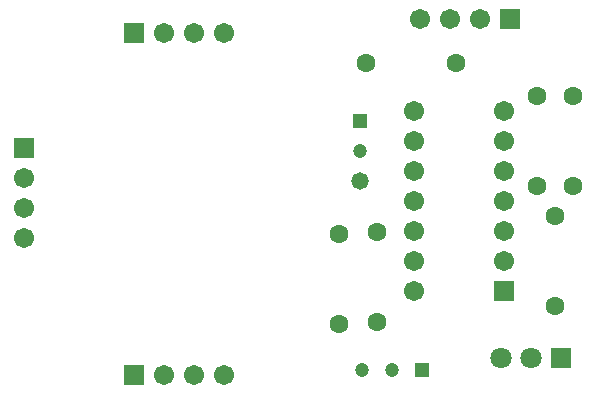
<source format=gbr>
%FSTAX23Y23*%
%MOIN*%
%SFA1B1*%

%IPPOS*%
%ADD14C,0.047244*%
%ADD15R,0.047244X0.047244*%
%ADD16R,0.047244X0.047244*%
%ADD26R,0.067055X0.067055*%
%ADD27C,0.067055*%
%ADD28R,0.067055X0.067055*%
%ADD29C,0.063118*%
%ADD30C,0.070992*%
%ADD31R,0.070992X0.070992*%
%ADD32C,0.058000*%
%LNstrain_soldermask_bot-1*%
%LPD*%
G54D14*
X0125Y-00695D03*
Y-00595D03*
X01255Y-01325D03*
X01355D03*
G54D15*
X0125Y-00495D03*
G54D16*
X01455Y-01325D03*
G54D26*
X0013Y-00585D03*
G54D27*
X0013Y-00685D03*
Y-00785D03*
Y-00885D03*
X0143Y-0046D03*
Y-0056D03*
Y-0066D03*
Y-0076D03*
Y-0086D03*
Y-0096D03*
Y-0106D03*
X0173Y-0046D03*
Y-0056D03*
Y-0066D03*
Y-0076D03*
Y-0086D03*
Y-0096D03*
X0165Y-00155D03*
X0155D03*
X0145D03*
X00795Y-002D03*
X00695D03*
X00595D03*
X00795Y-0134D03*
X00695D03*
X00595D03*
G54D28*
X0173Y-0106D03*
X0175Y-00155D03*
X00495Y-002D03*
Y-0134D03*
G54D29*
X01305Y-01165D03*
Y-00865D03*
X0157Y-003D03*
X0127D03*
X0184Y-0041D03*
Y-0071D03*
X0118Y-0087D03*
Y-0117D03*
X019Y-0111D03*
Y-0081D03*
X0196Y-0041D03*
Y-0071D03*
G54D30*
X0172Y-01285D03*
X0182D03*
G54D31*
X0192Y-01285D03*
G54D32*
X0182Y-01285D03*
X0173Y-0076D03*
X01545Y-00155D03*
X0143Y-0066D03*
X0173Y-0106D03*
X0125Y-00695D03*
X00795Y-0134D03*
X0013Y-00685D03*
M02*
</source>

= = =

▶ [Exercise description] The material above is to be set down exactly, with pictures removed.

▶ [Exercise answer]
<source format=gbr>
%FSTAX23Y23*%
%MOIN*%
%SFA1B1*%

%IPPOS*%
%ADD14C,0.047244*%
%ADD15R,0.047244X0.047244*%
%ADD16R,0.047244X0.047244*%
%ADD26R,0.067055X0.067055*%
%ADD27C,0.067055*%
%ADD28R,0.067055X0.067055*%
%ADD29C,0.063118*%
%ADD30C,0.070992*%
%ADD31R,0.070992X0.070992*%
%ADD32C,0.058000*%
%LNstrain_soldermask_bot-1*%
%LPD*%
G54D14*
X0125Y-00695D03*
Y-00595D03*
X01255Y-01325D03*
X01355D03*
G54D15*
X0125Y-00495D03*
G54D16*
X01455Y-01325D03*
G54D26*
X0013Y-00585D03*
G54D27*
X0013Y-00685D03*
Y-00785D03*
Y-00885D03*
X0143Y-0046D03*
Y-0056D03*
Y-0066D03*
Y-0076D03*
Y-0086D03*
Y-0096D03*
Y-0106D03*
X0173Y-0046D03*
Y-0056D03*
Y-0066D03*
Y-0076D03*
Y-0086D03*
Y-0096D03*
X0165Y-00155D03*
X0155D03*
X0145D03*
X00795Y-002D03*
X00695D03*
X00595D03*
X00795Y-0134D03*
X00695D03*
X00595D03*
G54D28*
X0173Y-0106D03*
X0175Y-00155D03*
X00495Y-002D03*
Y-0134D03*
G54D29*
X01305Y-01165D03*
Y-00865D03*
X0157Y-003D03*
X0127D03*
X0184Y-0041D03*
Y-0071D03*
X0118Y-0087D03*
Y-0117D03*
X019Y-0111D03*
Y-0081D03*
X0196Y-0041D03*
Y-0071D03*
G54D30*
X0172Y-01285D03*
X0182D03*
G54D31*
X0192Y-01285D03*
G54D32*
X0182Y-01285D03*
X0173Y-0076D03*
X01545Y-00155D03*
X0143Y-0066D03*
X0173Y-0106D03*
X0125Y-00695D03*
X00795Y-0134D03*
X0013Y-00685D03*
M02*
</source>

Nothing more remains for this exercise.